SELECTED TEXT:
———

Canon EOS M100 Performance

Timing and Performance

Good overall performance for an entry-level mirrorless camera.

Startup/Play to Record

Power on
to first shot

~1.5 seconds

Time it takes to turn on and capture a shot.

Play to Record,
first shot

~1.2 seconds

Time until first shot is captured.

Powering on and taking a shot was close to average for a mirrorless camera, taking about 1.5 seconds. Switching from Play to Record and taking a shot was a bit faster, at about 1.2 seconds. Both measurements were about a second faster than its predecessor, the M10.

Shutter Response (Lag Time)

Full Autofocus
Single-point (center) AF

0.107 second

Time from fully pressing shutter button to image capture.

Full Autofocus
Single-point AF
TTL flash enabled

0.454 second

Time to capture while forcing flash to fire. Preflash metering pulses from flash often slow shutter response.

Manual Focus

0.105 second

For most cameras, shutter lag is less in manual focus than autofocus, but usually not as fast as when the camera is "prefocused".


0.067 second

Time to capture, after half-pressing and holding shutter button.

In terms of the Canon M100's ability to determine that it's properly focused when shooting the same target multiple times using the EF-M 15-45mm f/3.5-5.6 IS STM kit lens, its single-shot full autofocus shutter response was quite fast a mirrorless camera. We measured only 0.107 second for full AF shutter lag using single-point (center) AF, compared to 0.345 second for the M10 with the same lens. Enabling the built-in flash added considerable delay for pre-flash metering, though, resulting in a capture lag of 0.454 second, but the M10 took considerably longer at 0.804 second.

Shutter lag with manual focus was 0.105 second, not much faster than full AF lag but still faster than the M10's 0.155 second. "Prefocusing" the camera by half-pressing and holding down the shutter button before the final exposure resulted in a lag time of 0.067 second, about average for a mirrorless camera but also faster than the M10's 0.088 second.

To minimize the effect of different lens' focusing speed, we test AF-active shutter lag with the lens already set to the correct focal distance.

Cycle Time (shot to shot)

Single Shot mode
Large/Fine JPEG

0.59 second

Time per shot, averaged over a few frames.

Single Shot mode

0.63 second

Time per shot, averaged over a few frames.

Early shutter


Some cameras don't snap another shot if you release and press the shutter too quickly in Single Shot mode, making "No" the preferred answer.

———

THE REQUEST: Update the passage of the Canon EOS M100 performance text above that opens with the words "For most cameras, shutter" and closes with "holding shutter button.", and write it out with "half-pressing" changed to "partially pressing".

———

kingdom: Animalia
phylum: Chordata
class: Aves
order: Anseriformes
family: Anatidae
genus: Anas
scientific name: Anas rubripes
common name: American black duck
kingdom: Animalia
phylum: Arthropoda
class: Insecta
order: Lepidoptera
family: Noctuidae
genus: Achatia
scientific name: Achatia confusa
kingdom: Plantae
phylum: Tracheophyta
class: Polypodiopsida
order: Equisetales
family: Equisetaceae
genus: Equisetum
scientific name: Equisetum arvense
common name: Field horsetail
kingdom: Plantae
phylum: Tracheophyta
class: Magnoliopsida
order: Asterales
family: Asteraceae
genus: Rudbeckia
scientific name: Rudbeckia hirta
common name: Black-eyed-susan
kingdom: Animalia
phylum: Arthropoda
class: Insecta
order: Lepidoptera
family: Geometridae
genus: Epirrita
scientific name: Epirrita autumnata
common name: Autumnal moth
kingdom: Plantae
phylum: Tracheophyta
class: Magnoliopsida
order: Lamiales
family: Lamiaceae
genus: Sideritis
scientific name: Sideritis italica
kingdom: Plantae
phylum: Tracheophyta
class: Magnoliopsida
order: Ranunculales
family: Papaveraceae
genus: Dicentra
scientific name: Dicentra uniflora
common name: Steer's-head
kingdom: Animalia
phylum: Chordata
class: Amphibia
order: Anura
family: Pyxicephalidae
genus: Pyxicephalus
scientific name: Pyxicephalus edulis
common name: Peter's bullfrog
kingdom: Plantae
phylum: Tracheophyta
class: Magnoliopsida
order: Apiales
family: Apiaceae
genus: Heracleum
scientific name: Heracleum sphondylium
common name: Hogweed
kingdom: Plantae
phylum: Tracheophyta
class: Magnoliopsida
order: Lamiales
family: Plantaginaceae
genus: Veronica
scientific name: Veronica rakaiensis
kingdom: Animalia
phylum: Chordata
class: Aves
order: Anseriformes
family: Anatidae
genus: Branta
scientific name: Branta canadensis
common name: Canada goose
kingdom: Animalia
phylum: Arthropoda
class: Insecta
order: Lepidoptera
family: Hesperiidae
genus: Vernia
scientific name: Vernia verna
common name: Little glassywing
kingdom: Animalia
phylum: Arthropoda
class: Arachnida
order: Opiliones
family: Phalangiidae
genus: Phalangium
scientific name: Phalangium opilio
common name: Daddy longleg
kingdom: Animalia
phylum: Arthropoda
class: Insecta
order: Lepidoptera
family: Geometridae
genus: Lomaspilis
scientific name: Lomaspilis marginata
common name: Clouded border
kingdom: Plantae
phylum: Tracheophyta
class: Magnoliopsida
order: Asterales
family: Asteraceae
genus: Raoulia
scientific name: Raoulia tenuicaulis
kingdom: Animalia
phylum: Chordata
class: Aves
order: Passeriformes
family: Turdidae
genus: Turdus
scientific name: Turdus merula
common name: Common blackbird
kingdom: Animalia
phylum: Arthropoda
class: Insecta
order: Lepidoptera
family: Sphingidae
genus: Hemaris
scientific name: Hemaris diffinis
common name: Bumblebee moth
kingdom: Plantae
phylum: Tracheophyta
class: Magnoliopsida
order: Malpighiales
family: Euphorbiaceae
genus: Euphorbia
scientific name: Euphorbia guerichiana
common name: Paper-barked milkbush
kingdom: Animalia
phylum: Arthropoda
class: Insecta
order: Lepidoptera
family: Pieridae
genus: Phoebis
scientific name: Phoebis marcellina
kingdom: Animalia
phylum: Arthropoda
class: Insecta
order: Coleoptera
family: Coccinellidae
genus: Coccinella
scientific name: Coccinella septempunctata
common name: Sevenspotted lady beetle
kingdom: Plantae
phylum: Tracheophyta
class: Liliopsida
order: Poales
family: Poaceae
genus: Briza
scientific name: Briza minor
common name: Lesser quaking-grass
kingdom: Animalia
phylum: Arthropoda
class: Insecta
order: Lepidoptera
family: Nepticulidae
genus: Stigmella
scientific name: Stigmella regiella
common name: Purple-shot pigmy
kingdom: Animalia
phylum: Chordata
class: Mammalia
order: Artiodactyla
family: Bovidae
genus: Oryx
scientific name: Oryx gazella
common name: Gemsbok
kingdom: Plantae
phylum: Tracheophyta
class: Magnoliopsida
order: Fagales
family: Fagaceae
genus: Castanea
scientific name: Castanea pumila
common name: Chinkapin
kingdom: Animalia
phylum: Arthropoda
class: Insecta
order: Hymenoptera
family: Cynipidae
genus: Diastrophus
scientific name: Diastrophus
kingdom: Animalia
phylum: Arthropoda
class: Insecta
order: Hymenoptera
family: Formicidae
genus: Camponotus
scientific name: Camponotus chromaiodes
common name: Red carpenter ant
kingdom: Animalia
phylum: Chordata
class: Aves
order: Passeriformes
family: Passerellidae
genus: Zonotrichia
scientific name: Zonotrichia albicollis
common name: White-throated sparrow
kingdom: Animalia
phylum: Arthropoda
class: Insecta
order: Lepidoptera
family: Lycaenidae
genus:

———

ANSWER TO THE PROBLEM:
For most cameras, shutter lag is less in manual focus than autofocus, but usually not as fast as when the camera is "prefocused".


0.067 second

Time to capture, after partially pressing and holding shutter button.